**What you need to do:** Only the lines from the first line of the entries through the line with "Spar penge på serviceeftersyn i Herning" belong in the answer, each restated word for word and without pictures.

**Data extract:**
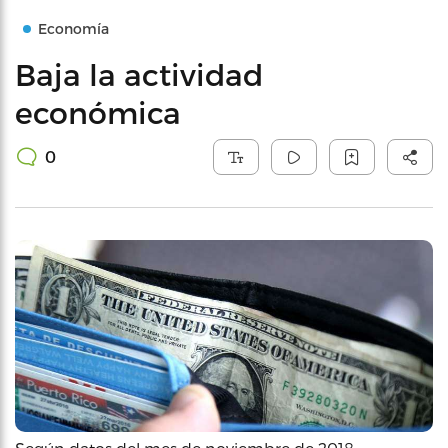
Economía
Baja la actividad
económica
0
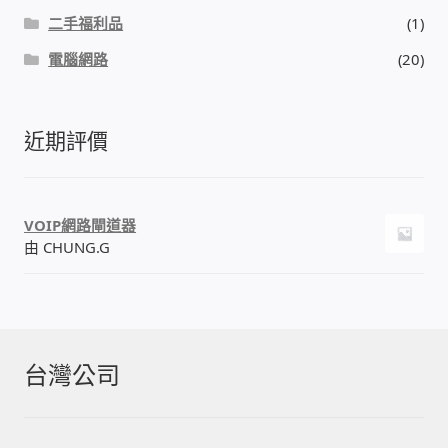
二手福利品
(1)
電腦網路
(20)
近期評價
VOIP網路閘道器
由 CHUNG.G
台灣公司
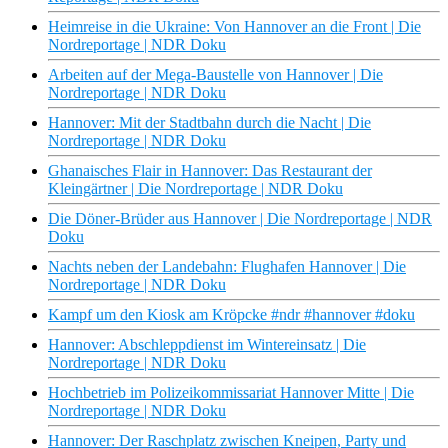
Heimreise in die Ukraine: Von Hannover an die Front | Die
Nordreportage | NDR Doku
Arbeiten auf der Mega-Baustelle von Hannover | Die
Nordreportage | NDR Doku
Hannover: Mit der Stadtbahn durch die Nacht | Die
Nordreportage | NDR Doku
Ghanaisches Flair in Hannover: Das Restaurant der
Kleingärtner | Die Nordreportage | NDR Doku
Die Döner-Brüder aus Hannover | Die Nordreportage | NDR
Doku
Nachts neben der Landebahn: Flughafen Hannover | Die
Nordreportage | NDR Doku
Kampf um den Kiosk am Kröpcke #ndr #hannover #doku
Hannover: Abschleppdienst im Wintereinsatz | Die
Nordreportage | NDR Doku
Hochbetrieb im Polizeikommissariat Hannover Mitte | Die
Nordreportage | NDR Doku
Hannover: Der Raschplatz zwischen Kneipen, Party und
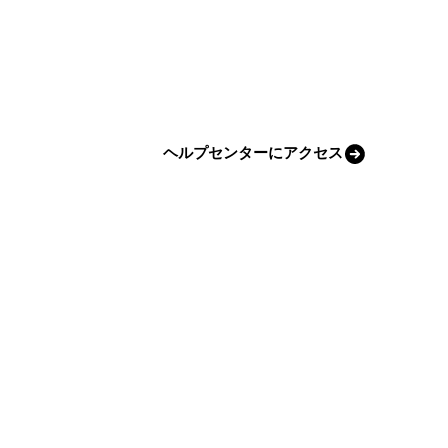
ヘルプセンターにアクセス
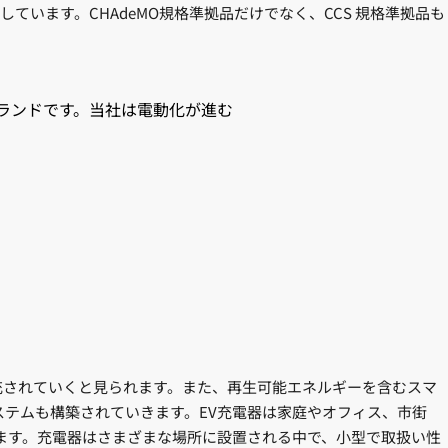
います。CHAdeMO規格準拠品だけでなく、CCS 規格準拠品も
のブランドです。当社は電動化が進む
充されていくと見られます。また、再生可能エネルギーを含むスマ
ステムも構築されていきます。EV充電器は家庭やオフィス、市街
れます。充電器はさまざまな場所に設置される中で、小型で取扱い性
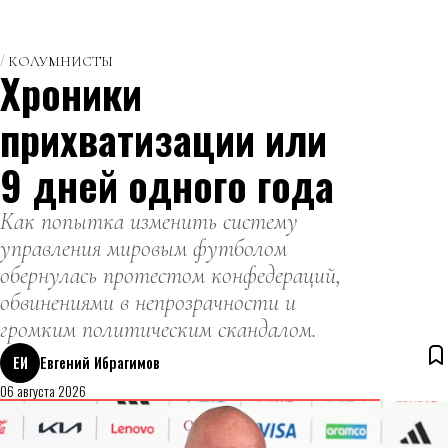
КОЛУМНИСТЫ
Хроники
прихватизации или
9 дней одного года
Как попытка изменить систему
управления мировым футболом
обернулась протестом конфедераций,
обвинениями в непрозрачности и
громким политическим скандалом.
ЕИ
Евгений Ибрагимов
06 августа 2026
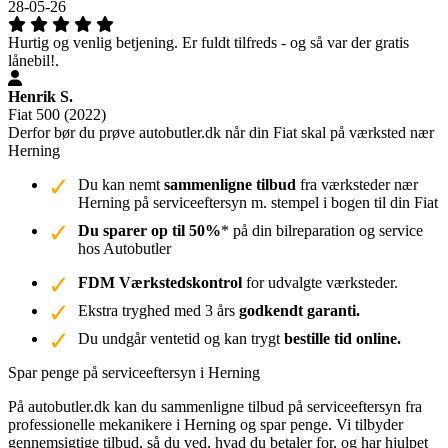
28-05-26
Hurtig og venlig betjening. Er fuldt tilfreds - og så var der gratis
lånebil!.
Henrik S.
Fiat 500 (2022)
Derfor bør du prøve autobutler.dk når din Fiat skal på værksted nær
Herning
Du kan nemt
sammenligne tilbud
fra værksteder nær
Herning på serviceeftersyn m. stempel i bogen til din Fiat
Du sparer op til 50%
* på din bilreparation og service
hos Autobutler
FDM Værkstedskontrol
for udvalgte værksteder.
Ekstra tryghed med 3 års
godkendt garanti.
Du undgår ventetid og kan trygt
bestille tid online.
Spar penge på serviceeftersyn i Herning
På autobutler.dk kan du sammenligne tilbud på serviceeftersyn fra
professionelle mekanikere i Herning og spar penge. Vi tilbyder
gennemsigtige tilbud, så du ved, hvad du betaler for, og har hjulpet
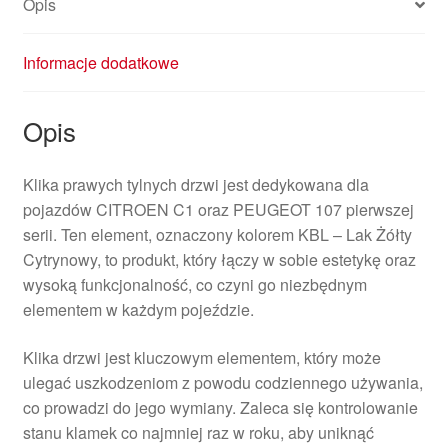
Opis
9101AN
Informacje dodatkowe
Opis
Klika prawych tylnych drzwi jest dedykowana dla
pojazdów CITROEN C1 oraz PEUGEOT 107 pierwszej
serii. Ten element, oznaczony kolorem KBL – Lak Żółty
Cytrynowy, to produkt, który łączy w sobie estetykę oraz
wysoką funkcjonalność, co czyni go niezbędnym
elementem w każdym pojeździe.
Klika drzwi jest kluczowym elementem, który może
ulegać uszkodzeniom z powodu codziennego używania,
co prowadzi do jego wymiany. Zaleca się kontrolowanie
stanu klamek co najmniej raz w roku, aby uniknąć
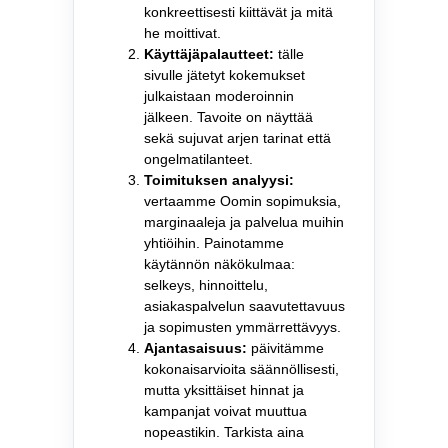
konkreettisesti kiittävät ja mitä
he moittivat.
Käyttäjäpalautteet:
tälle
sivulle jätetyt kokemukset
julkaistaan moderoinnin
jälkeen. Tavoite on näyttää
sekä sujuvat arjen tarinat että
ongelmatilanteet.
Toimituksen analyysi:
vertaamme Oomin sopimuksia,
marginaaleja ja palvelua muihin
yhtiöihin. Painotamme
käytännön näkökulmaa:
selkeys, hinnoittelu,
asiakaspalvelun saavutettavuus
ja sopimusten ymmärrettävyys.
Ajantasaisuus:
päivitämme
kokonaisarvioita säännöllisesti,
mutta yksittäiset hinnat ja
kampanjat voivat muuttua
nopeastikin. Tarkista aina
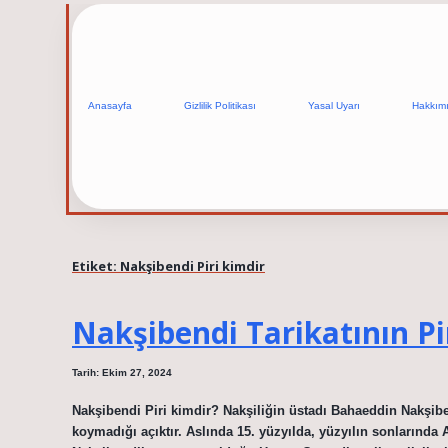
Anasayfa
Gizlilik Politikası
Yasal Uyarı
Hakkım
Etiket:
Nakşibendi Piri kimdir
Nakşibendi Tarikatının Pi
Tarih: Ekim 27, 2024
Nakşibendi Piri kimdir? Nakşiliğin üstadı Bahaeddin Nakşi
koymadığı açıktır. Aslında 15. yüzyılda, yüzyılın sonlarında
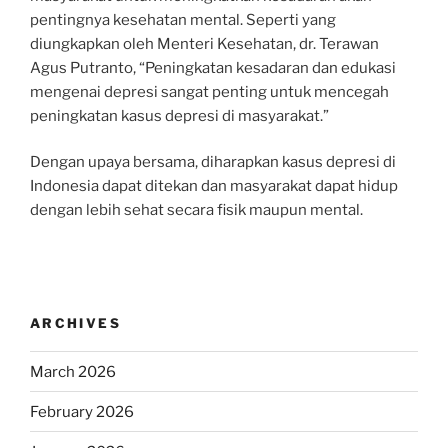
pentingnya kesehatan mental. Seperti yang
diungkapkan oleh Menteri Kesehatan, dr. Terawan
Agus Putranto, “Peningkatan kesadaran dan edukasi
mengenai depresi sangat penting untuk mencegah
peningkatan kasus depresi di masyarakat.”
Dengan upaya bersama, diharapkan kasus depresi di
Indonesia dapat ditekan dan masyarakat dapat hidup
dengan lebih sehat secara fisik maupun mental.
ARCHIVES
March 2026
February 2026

**Your solution:**
Economía
Baja la actividad
económica
0
二手福利品
(1)
電腦網路
(20)
近期評價
VOIP網路閘道器
由 CHUNG.G
台灣公司
Heimreise in die Ukraine: Von Hannover an die Front | Die
Nordreportage | NDR Doku
Arbeiten auf der Mega-Baustelle von Hannover | Die
Nordreportage | NDR Doku
Hannover: Mit der Stadtbahn durch die Nacht | Die
Nordreportage | NDR Doku
Ghanaisches Flair in Hannover: Das Restaurant der
Kleingärtner | Die Nordreportage | NDR Doku
Die Döner-Brüder aus Hannover | Die Nordreportage | NDR
Doku
Nachts neben der Landebahn: Flughafen Hannover | Die
Nordreportage | NDR Doku
Kampf um den Kiosk am Kröpcke #ndr #hannover #doku
Hannover: Abschleppdienst im Wintereinsatz | Die
Nordreportage | NDR Doku
Hochbetrieb im Polizeikommissariat Hannover Mitte | Die
Nordreportage | NDR Doku
Hannover: Der Raschplatz zwischen Kneipen, Party und
ヘルプセンターにアクセス
います。CHAdeMO規格準拠品だけでなく、CCS 規格準拠品も
のブランドです。当社は電動化が進む
充されていくと見られます。また、再生可能エネルギーを含むスマ
ステムも構築されていきます。EV充電器は家庭やオフィス、市街
れます。充電器はさまざまな場所に設置される中で、小型で取扱い性
КОЛУМНИСТЫ
Хроники
прихватизации или
9 дней одного года
Как попытка изменить систему
управления мировым футболом
обернулась протестом конфедераций,
обвинениями в непрозрачности и
громким политическим скандалом.
ЕИ
Евгений Ибрагимов
06 августа 2026
28-05-26
Hurtig og venlig betjening. Er fuldt tilfreds - og så var der gratis
lånebil!.
Henrik S.
Fiat 500 (2022)
Derfor bør du prøve autobutler.dk når din Fiat skal på værksted nær
Herning
Du kan nemt
sammenligne tilbud
fra værksteder nær
Herning på serviceeftersyn m. stempel i bogen til din Fiat
Du sparer op til 50%
* på din bilreparation og service
hos Autobutler
FDM Værkstedskontrol
for udvalgte værksteder.
Ekstra tryghed med 3 års
godkendt garanti.
Du undgår ventetid og kan trygt
bestille tid online.
Spar penge på serviceeftersyn i Herning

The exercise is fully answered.